Collected data

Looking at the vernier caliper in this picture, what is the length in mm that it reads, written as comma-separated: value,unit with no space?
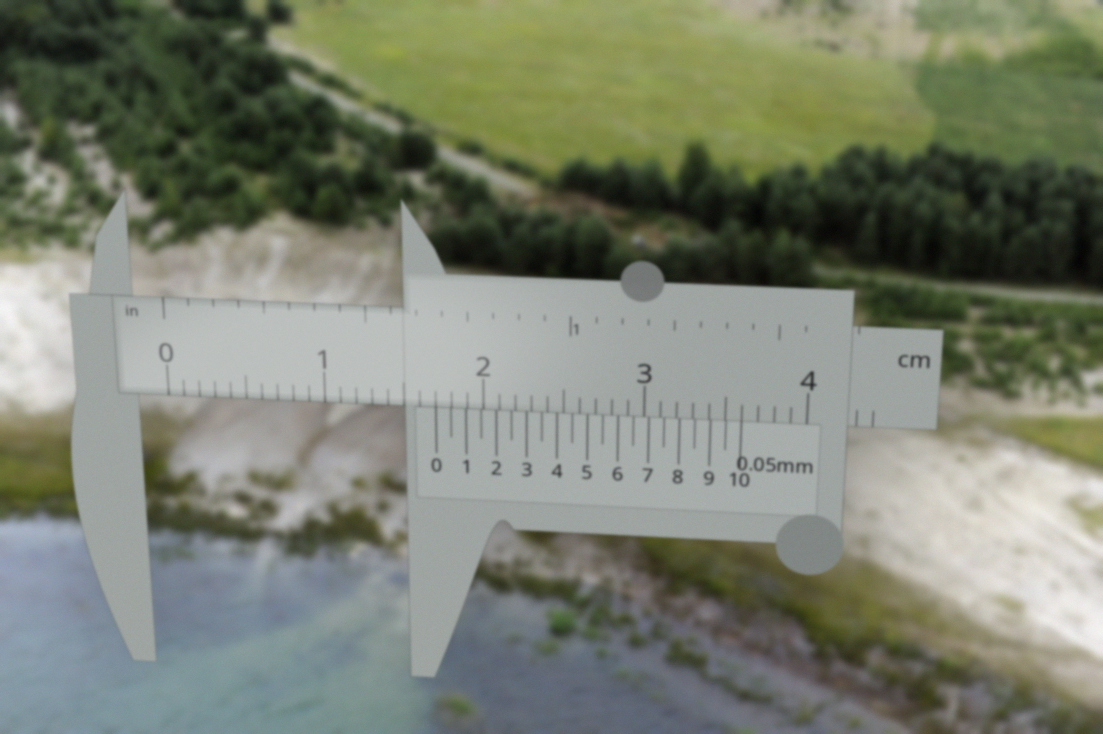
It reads 17.0,mm
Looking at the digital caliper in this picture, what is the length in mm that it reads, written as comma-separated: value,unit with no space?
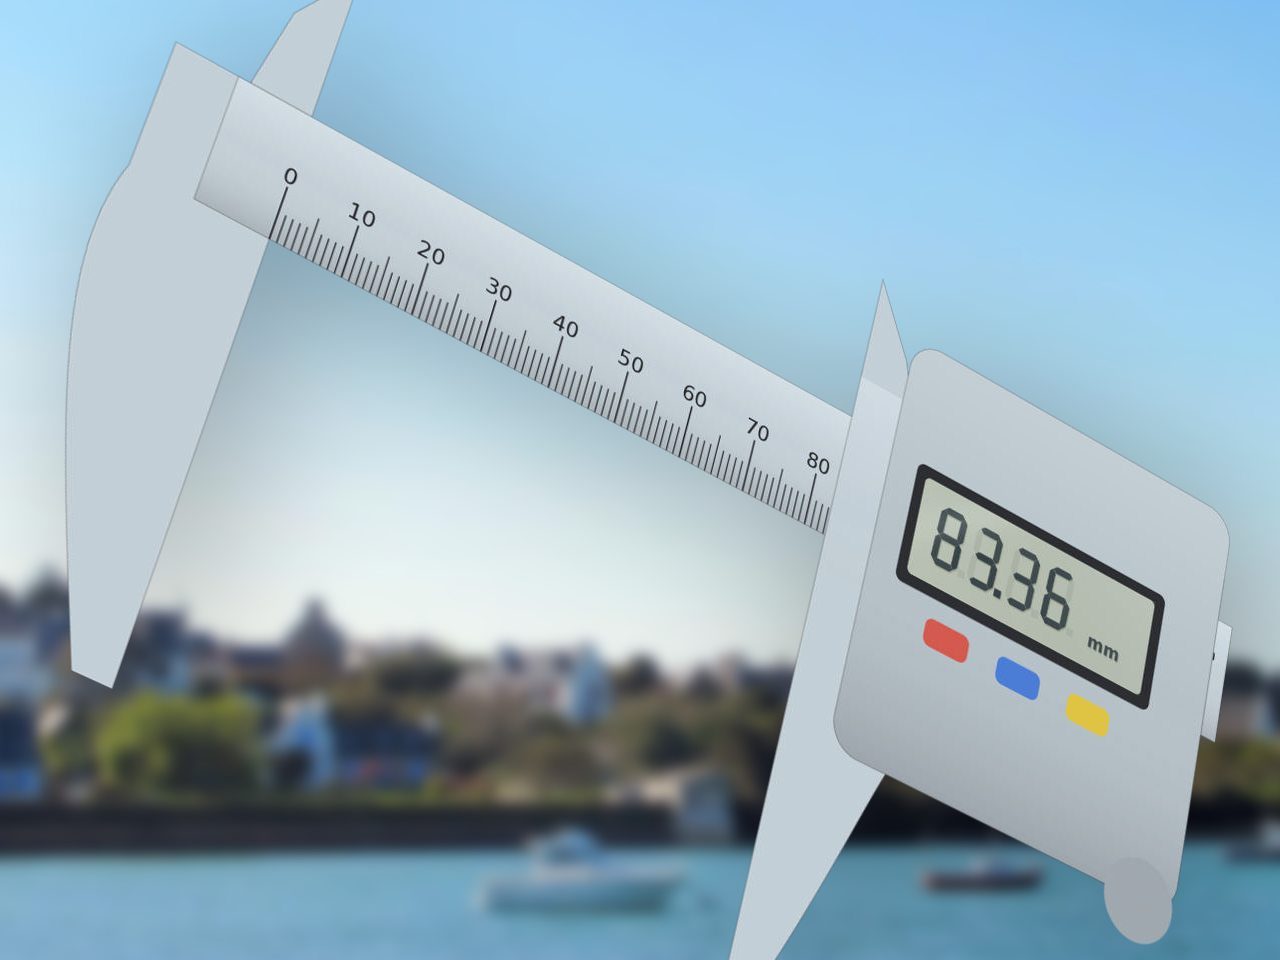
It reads 83.36,mm
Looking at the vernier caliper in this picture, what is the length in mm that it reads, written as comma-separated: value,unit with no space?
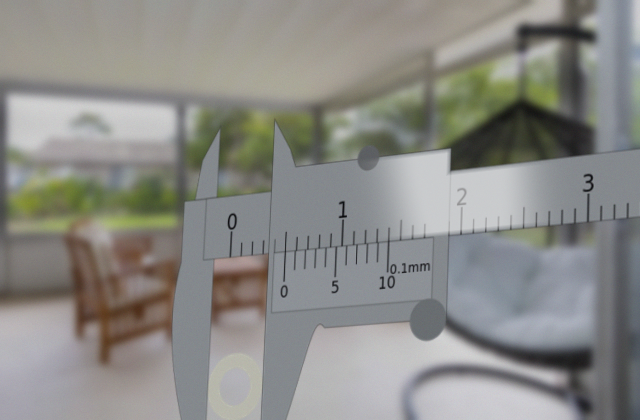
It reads 5.0,mm
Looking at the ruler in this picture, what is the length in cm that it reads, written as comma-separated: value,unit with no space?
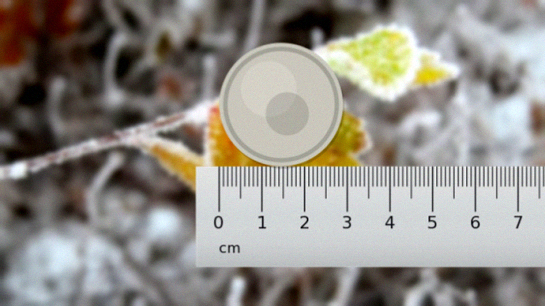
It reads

» **Work to complete**:
Please pick out each line of the material above containing the string "that" and copy those lines in full. Letter case counts.

» **Result of this task**:
Looking at the vernier caliper in this picture, what is the length in mm that it reads, written as comma-separated: value,unit with no space?
Looking at the digital caliper in this picture, what is the length in mm that it reads, written as comma-separated: value,unit with no space?
Looking at the vernier caliper in this picture, what is the length in mm that it reads, written as comma-separated: value,unit with no space?
Looking at the ruler in this picture, what is the length in cm that it reads, written as comma-separated: value,unit with no space?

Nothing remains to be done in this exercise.